■ Your objective ■
Reproduce the data below starting at the line containing "left shoulder: (654, 271, 7)" and ending at the line containing "right hip: (724, 295, -10)", copying the other lines unchanged. Offset each keypoint's x, y, and depth values in that span by adding 87.

■ Exercise data ■
+++

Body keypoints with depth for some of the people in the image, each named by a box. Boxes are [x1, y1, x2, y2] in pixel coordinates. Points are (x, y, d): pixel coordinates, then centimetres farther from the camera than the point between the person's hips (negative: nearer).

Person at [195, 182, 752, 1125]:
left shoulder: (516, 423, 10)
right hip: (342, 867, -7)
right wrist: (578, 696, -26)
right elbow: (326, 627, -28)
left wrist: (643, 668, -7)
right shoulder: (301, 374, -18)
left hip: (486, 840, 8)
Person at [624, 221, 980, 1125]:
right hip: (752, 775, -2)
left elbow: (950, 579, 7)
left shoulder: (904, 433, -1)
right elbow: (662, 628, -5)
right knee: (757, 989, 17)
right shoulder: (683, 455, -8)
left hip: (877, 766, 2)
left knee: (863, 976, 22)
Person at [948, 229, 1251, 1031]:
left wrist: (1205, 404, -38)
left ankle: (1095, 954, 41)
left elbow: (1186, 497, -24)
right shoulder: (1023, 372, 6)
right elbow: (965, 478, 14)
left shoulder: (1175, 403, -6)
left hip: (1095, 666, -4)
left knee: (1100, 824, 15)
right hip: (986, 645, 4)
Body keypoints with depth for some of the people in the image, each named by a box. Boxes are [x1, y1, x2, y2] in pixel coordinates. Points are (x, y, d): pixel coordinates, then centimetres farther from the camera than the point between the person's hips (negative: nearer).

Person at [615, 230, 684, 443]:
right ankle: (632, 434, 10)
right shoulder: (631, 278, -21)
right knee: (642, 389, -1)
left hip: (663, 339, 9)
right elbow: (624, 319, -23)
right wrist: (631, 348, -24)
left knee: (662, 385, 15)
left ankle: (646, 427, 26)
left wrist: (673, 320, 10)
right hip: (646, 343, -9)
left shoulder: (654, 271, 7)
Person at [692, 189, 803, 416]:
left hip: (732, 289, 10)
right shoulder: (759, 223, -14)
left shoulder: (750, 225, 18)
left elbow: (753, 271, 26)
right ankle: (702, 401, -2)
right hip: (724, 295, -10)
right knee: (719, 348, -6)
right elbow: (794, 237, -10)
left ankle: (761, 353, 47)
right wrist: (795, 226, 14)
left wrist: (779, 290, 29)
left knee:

+++

■ Written response ■
left shoulder: (741, 358, 94)
Person at [692, 189, 803, 416]:
left hip: (819, 376, 97)
right shoulder: (846, 310, 73)
left shoulder: (837, 312, 105)
left elbow: (840, 358, 113)
right ankle: (789, 488, 85)
right hip: (811, 382, 77)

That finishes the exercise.